**** Passage shown

Further, in the exemplary embodiments the motor system suitably includes an electromagnetic drive unit that includes a magnet unit configured to produce a magnetic field, and a voice coil attached to the diaphragm. In use, the voice coil may be energized (have a current passed through it) to produce a magnetic field which interacts with the magnetic field produced by the magnet unit and which causes the voice coil (and therefore the diaphragm) to move relative to the magnet unit. The magnet unit may include a permanent magnet. The magnet unit may be configured to provide an air gap, and may be configured to provide a magnetic field in the air gap. The voice coil may be configured to sit in the air gap when the diaphragm is at rest. Such motor systems are well known. The magnet unit may be located in front of the second radiating surface of the diaphragm.

Referring back to Figure 1 there is shown an speaker 30, such as a dipole loudspeaker, mounted in the housing 21. The dipole loudspeaker 30 comprises a diaphragm 34 having a first radiating surface 36 and a second radiating surface. The first surface 36 is shown as a front surface, or a listener side, which faces outwards through the diaphragm aperture 22, and the second surface is the opposed rear surface, or isolated surface which faces into the housing 21 . The drive unit is configured to drive the diaphragm 34 to produce audible sound as is known in the art. Consequently, in operation, the motor system is operational to drive the first radiating surface 36 to emit a sound and the second surface to emit a response 180 degrees out of phase. This out of phase response is an anti-phase sound and if allowed to interfere with the sound from the first surface would act to cancel out and compromise the sound. Consequently, the second surface of the diaphragm is isolated by being housed in the housing 21 of the speaker enclosure.

As shown in Figure 1 , the housing 21 includes mounting features 25 for mounting the housing to a vehicle. In the exemplary embodiment shown in Figure 1 , the mounting features are formed on one shell piece that is joined to a second shell piece having the fracture zone. The first shell piece can suitably be substantially flat. As explained above, vehicles include boxed loudspeakers at various locations for musical purposes to the interior as well as to provide artificial noise to the exterior. The exemplary boxed loudspeakers can be adapted for any purpose and are ideally suited for applications where the boxed loudspeaker is installed in-between inner and outer portions where it is necessary to restrict the transfer of an impact from one portion to another. As shown in the Figures, a suitable example is in an Acoustic Vehicle Alerting System (AVAS). As will be understood, in an AVAS the boxed loudspeaker 10 is mounted to a vehicle 40. Referring to Figure 3, the loudspeaker 10 is typically installed in a front 42 and / or rear area of the vehicle so that it is in proximity to any pedestrians in a direction of travel of the vehicle. As will be appreciated, the boxed loudspeaker is located close to the bodywork of the vehicle so that the listener surface of the diaphragm is located in a position near to the pedestrian. Common convenient free spots for locating the boxed loudspeaker 10 are under the radiator and headlights / taillights.

********
**** Source information

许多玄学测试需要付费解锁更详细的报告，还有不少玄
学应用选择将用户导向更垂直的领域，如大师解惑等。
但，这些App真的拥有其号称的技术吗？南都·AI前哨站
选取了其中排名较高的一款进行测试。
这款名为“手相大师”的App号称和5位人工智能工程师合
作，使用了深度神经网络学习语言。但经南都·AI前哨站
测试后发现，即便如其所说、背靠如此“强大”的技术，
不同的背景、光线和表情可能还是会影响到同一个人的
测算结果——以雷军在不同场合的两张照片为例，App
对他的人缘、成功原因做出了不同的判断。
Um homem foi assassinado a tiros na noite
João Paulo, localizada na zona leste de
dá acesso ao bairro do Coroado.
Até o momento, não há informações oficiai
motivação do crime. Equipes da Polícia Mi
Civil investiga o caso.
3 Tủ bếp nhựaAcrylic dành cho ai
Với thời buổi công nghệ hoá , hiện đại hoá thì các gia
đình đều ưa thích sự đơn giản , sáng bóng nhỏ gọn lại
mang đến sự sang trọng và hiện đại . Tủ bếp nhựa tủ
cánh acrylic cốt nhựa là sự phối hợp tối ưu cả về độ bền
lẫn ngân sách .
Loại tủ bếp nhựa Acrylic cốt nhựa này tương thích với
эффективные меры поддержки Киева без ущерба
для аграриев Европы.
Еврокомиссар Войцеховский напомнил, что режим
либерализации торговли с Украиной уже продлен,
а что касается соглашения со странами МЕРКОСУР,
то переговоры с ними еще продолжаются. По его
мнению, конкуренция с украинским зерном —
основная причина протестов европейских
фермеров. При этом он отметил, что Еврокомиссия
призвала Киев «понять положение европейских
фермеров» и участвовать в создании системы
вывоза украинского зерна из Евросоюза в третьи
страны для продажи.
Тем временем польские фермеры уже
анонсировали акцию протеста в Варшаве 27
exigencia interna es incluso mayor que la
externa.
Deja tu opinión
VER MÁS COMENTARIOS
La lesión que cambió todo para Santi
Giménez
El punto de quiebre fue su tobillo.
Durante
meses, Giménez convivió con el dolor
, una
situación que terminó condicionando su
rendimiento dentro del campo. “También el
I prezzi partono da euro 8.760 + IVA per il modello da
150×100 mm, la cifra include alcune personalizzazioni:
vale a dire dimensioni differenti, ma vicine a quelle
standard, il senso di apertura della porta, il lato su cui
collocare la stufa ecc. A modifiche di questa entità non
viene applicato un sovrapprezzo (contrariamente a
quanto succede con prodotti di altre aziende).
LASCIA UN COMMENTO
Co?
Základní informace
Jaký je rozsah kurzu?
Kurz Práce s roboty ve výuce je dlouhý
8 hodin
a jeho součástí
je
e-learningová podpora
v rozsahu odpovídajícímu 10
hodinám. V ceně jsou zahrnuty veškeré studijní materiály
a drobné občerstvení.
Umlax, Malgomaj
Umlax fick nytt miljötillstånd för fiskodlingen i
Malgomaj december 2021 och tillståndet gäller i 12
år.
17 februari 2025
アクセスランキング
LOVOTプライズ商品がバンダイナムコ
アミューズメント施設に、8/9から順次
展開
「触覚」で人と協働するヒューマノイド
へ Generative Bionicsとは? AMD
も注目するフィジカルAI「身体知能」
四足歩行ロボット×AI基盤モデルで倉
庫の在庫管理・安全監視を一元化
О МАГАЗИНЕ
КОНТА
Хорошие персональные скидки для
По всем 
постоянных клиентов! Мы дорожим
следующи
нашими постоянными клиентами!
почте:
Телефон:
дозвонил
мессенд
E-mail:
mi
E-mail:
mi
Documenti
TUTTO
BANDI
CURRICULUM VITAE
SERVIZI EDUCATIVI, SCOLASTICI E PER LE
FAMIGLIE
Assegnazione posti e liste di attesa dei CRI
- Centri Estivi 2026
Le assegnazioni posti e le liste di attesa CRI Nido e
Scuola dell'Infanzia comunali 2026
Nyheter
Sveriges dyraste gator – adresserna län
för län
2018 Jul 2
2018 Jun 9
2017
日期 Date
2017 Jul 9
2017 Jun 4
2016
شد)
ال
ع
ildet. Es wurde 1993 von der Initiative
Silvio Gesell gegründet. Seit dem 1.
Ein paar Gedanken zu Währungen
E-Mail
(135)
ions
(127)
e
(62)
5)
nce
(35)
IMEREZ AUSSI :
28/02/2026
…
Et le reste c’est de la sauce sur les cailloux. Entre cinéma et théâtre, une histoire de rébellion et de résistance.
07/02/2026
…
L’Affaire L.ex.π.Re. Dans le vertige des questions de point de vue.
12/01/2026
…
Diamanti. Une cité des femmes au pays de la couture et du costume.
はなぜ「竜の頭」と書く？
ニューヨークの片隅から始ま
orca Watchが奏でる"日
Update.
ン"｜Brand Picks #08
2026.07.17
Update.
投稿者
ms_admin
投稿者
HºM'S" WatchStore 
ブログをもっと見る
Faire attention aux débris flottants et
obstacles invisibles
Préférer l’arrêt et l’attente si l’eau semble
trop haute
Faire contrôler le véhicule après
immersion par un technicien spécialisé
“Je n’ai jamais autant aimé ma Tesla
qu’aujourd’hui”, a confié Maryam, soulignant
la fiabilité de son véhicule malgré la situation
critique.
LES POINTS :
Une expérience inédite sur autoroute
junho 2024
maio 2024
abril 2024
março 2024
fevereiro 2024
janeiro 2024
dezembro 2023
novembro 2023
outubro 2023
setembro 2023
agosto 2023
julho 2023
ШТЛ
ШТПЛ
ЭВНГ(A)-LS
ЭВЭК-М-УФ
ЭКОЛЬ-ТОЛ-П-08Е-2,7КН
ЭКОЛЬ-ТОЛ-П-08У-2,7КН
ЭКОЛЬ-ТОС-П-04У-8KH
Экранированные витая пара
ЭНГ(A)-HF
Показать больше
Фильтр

********

**Things to do**
a) According to the loudspeaker passage, where are common convenient free spots for locating the boxed loudspeaker on a vehicle?
b) Reproduce word for word the part of the loudspeaker passage starting at "Further, in the" and ending at "of the diaphragm.".
c) Translate this sentence from the loudspeaker passage into Spanish: "The voice coil may be configured to sit in the air gap when the diaphragm is at rest."

**Exercise results**
a) Under the radiator and headlights/taillights.

b)
Further, in the exemplary embodiments the motor system suitably includes an electromagnetic drive unit that includes a magnet unit configured to produce a magnetic field, and a voice coil attached to the diaphragm. In use, the voice coil may be energized (have a current passed through it) to produce a magnetic field which interacts with the magnetic field produced by the magnet unit and which causes the voice coil (and therefore the diaphragm) to move relative to the magnet unit. The magnet unit may include a permanent magnet. The magnet unit may be configured to provide an air gap, and may be configured to provide a magnetic field in the air gap. The voice coil may be configured to sit in the air gap when the diaphragm is at rest. Such motor systems are well known. The magnet unit may be located in front of the second radiating surface of the diaphragm.

c) La bobina móvil puede estar configurada para situarse en el entrehierro cuando el diafragma está en reposo.